Nitrones were synthesized from commercially available aldehydes and ketones (1.0 eq.), N-methylhydroxylamine hydrochloride (50.0 mg, 0.598 mmol, 1.0 eq.), NaHCO3 (50.3 mg, 0.598 mmol, 1.0 eq.), and capsule 1 (396.0 mg, 0.199 mmol, 0.2 eq.) in water (5 mL) at room temperature. All products were extracted with EtOAc (3 × 10 mL), collected without further purification, and brought to dryness at a reduced pressure. After the extractions, the aqueous phase, examined by tlc, did not show the presence of products 4. The E/Z configuration of nitrones 4a,c,d was assigned according to the literature data [11,19]. All products were characterized by 1H and 13C NMR.

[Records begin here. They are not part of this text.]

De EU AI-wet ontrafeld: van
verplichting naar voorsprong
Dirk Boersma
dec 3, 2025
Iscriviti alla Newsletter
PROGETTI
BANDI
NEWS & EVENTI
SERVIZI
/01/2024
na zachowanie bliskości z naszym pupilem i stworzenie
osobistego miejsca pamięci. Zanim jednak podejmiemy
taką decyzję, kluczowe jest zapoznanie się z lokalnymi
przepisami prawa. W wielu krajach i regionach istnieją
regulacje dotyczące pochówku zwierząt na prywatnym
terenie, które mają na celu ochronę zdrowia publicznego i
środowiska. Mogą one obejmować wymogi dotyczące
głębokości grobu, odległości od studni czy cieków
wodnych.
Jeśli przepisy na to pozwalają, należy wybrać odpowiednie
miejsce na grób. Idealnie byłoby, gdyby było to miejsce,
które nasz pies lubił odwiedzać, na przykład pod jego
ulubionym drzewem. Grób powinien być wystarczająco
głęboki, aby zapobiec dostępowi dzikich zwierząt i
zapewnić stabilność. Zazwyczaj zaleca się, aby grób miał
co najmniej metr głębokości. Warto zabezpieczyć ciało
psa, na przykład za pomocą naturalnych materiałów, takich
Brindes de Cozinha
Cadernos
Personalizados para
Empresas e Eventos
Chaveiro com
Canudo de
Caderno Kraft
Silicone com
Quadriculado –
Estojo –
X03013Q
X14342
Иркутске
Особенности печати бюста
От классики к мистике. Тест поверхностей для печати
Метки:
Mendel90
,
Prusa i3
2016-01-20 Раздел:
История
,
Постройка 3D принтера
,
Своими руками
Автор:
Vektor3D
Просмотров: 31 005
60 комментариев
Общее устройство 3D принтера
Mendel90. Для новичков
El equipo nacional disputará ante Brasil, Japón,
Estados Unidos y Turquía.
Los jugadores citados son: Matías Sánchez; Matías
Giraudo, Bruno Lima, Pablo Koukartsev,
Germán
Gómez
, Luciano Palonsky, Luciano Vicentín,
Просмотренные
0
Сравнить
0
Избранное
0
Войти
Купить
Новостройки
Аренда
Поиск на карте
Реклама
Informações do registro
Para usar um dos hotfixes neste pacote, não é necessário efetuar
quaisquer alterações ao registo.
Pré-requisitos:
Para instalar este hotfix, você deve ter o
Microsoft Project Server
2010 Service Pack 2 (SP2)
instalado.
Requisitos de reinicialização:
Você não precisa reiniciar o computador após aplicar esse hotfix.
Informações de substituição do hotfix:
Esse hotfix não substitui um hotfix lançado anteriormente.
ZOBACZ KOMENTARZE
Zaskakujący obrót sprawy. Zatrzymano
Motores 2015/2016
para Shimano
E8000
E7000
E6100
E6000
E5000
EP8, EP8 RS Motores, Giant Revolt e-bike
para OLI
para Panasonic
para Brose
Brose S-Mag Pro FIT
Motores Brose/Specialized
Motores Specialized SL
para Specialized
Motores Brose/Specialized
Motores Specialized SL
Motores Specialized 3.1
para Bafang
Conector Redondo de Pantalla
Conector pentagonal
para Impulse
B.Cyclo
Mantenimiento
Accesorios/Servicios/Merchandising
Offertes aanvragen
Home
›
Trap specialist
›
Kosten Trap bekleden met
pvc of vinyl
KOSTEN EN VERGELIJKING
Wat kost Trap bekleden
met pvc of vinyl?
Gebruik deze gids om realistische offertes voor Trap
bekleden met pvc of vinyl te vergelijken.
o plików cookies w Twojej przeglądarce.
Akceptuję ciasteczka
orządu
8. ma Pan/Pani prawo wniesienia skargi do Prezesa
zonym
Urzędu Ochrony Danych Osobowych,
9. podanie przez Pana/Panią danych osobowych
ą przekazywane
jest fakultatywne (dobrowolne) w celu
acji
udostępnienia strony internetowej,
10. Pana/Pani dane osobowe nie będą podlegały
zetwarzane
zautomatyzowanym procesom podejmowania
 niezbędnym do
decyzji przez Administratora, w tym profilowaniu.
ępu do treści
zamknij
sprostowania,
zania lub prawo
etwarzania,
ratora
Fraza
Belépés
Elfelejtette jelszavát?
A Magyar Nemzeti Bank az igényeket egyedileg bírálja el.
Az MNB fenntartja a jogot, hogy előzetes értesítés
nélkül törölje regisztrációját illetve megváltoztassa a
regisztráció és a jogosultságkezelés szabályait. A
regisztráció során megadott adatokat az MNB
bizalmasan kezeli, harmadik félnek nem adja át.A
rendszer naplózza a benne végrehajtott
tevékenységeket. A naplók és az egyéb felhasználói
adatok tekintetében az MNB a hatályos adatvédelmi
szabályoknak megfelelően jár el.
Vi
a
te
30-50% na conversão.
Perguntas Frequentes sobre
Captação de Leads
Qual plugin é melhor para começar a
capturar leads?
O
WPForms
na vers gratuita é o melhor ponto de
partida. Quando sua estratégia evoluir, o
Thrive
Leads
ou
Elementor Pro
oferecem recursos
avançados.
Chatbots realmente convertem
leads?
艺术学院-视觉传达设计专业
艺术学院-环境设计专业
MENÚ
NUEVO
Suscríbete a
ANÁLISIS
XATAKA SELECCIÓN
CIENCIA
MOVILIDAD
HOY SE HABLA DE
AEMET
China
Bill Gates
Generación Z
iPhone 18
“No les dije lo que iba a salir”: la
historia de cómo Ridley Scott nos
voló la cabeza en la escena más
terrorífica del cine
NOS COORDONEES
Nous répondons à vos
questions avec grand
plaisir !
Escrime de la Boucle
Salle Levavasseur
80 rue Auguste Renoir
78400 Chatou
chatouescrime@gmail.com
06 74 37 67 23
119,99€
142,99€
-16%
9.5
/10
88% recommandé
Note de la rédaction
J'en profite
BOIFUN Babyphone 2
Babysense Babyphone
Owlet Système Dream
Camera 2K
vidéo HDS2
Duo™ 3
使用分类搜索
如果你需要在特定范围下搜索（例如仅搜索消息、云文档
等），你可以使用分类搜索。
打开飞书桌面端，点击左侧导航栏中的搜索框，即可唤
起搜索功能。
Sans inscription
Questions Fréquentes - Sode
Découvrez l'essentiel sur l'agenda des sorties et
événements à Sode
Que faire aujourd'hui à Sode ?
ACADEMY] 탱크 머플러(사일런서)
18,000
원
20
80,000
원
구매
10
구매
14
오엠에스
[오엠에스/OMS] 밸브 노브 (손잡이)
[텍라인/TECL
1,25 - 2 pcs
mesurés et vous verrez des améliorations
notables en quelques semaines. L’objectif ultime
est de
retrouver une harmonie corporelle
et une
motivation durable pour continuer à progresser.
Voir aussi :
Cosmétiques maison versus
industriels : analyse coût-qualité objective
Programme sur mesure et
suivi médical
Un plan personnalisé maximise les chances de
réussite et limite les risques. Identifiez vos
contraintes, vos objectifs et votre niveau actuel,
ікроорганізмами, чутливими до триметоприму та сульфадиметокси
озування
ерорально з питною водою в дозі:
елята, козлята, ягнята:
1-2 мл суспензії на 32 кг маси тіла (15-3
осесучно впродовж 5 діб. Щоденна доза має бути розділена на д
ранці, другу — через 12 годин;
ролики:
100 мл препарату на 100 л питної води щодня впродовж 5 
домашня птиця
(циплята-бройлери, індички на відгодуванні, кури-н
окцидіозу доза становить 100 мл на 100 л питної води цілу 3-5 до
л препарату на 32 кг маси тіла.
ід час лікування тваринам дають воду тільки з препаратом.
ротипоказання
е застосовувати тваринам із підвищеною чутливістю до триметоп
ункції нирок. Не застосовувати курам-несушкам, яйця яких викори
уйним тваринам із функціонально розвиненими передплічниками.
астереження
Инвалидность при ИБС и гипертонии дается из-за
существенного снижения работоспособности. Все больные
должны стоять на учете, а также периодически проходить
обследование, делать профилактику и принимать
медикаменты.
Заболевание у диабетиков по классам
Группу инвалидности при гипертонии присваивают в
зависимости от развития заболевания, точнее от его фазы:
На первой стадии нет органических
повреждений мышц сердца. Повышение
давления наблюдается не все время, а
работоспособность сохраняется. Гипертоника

3.2.1. (Z)-N-Methyl-1-Phenylmethanimine Oxide (4a)

White solid. 1H NMR (500 MHz, Chloroform-d): δ = 8.35–8.11 (m, 2H), 7.69–7.33 (m, 4H), 3.87 (s, 3H); 13C NMR (126 MHz, Chloroform-d): δ = 134.42, 130.45, 130.33, 129.64, 128.93, 128.43, 128.14, 54.24.

3.2.2. (Z)-Isomer of N-Methylethanimine Oxide (4b)

Light brown oil. 1H NMR (500 MHz, D2O): δ = 7.36 (q, J = 5.5 Hz, 1H), 3.71 (s, 3H), 2.04 (d, J = 5.8 Hz, 3H); 13C NMR (126 MHz, D2O): δ = 145.56, 50.82, 12.55.

3.2.3. (Z)-N-Methylpropan-1-Imine Oxide (4c)

Colorless oil. 1H NMR (500 MHz, D2O): δ = 7.26 (t, J = 5.9 Hz, 1H), 3.67 (s, 3H), 2.48–2.41 (m, 2H), 1.12 (t, J = 7.7 Hz, 3H); 13C NMR (126 MHz, D2O): δ = 150.79, 50.83, 20.28, 8.65.

3.2.4. (E)-2-Ethoxy-N-Methyl-2-Oxoethan-1-Imine Oxide (4d)

Yellow oil. 1H NMR (500 MHz, Chloroform-d): δ = 7.24 (s, 1H), 4.26 (dt, J = 14.3, 5.7 Hz, 3H), 4.18 (s, 3H), 1.32 (t, J = 7.1 Hz, 2H); 13C NMR (126 MHz, Chloroform-d): δ = 161.11, 127.70, 61.43, 52.26, 14.17.

3.2.5. N-Methylcyclohexanimine Oxide (4e)

Light brown oil. 1H NMR (500 MHz, Chloroform-d): δ = 3.70 (s, 3H), 2.76 (t, J = 6.5 Hz, 1H), 2.71 (s, 1H), 2.64 (s, 1H), 2.47 (t, J = 6.4 Hz, 2H), 2.14 (d, J = 21.8 Hz, 1H), 1.69 (dt, J = 12.7, 6.3 Hz, 2H), 1.58 (ddd, J = 11.4, 7.2, 4.6 Hz, 2H); 13C NMR (126 MHz, Chloroform-d): δ = 150.11, 47.22, 29.99, 26.72, 25.25, 24.50.

3.2.6. N-Methyl-1,1-Diphenylmethanimine Oxide (4f)

Pale yellow solid. 1H NMR (500 MHz, Chloroform-d): δ = 7.84–7.76 (m, 3H), 7.63–7.55 (m, 1H), 7.54–7.46 (m, 3H), 4.02 (s, 3H); 13C NMR (126 MHz, Chloroform-d): δ = 137.85, 132.59, 130.46, 130.20, 128.42, 42.46.

3.3. Classical Method for the Synthesis of Nitrones

Into a 10-mL round flask containing dichloromethane (6 mL) at 0 °C under N2 atmosphere was added aldehyde or ketone (500 mg, 11.35 mmol, 5 eq.), N-methylhydroxylamine hydrochloride (189.60 mg, 2.27 mmol, 1 eq.), NaHCO3 (190.68 mg, 2.27 mmol, 1 eq.), and Na2SO4 (322.43 mg, 2.27 mmol, 1 eq.), and the solution was stirred for 1 h. The crude product was purified by silica gel column chromatography using dichloromethane:methanol (9:1) as the eluent to give the corresponding nitrones.

4. Conclusions

In conclusion, we reported the first example of nitrone synthesis using this tetrahedral capsule as a nanoreactor in water. We also synthesized a new nitrone, starting from acetaldehyde, using the capsule in water. The synthesis in a nanoconfined space allowed us to reduce the reaction times, in some cases, and easily separate the nitrones from the reaction mix, obtaining reaction yields equal to or comparable to those obtained with classical methodologies. The environmentally friendly approach underlying this work can be extended, in a relatively simple way, to other reactions that use various types of macrocyclic hosts suitably designed and widely used in supramolecular chemistry.